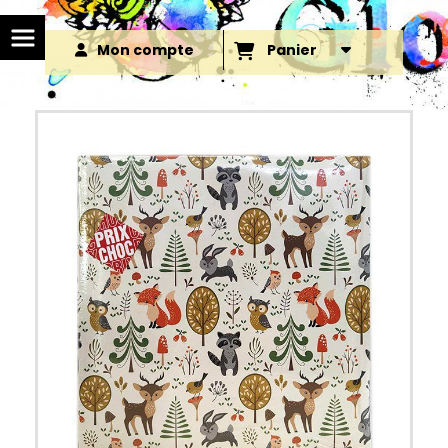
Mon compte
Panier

──────────────────────────────

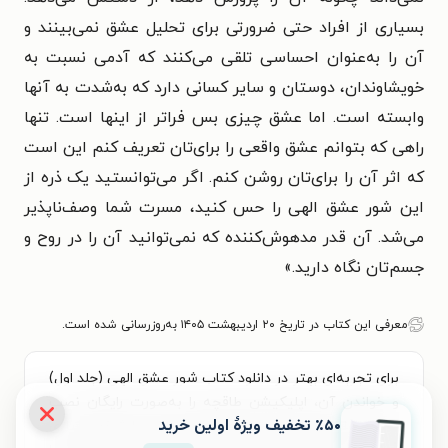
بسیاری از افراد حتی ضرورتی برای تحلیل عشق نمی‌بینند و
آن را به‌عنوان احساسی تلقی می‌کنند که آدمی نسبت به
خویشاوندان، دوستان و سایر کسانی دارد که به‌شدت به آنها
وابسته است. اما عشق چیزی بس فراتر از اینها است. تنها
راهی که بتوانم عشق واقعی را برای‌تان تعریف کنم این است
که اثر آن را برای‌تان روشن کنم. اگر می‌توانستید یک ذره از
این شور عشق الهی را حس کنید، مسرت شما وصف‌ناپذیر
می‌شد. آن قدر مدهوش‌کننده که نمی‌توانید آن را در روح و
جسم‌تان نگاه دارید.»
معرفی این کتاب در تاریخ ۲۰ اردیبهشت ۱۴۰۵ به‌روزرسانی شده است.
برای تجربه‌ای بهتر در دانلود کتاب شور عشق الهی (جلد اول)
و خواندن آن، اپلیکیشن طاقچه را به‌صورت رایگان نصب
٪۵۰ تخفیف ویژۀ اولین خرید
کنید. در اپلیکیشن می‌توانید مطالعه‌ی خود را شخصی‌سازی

──────────────────────────────

■ **WHAT IS EXPECTED**:
Your answer should be the lines of the material above that include "توانید".

■ **YOUR SOLUTION**:
می‌شد. آن قدر مدهوش‌کننده که نمی‌توانید آن را در روح و
کنید. در اپلیکیشن می‌توانید مطالعه‌ی خود را شخصی‌سازی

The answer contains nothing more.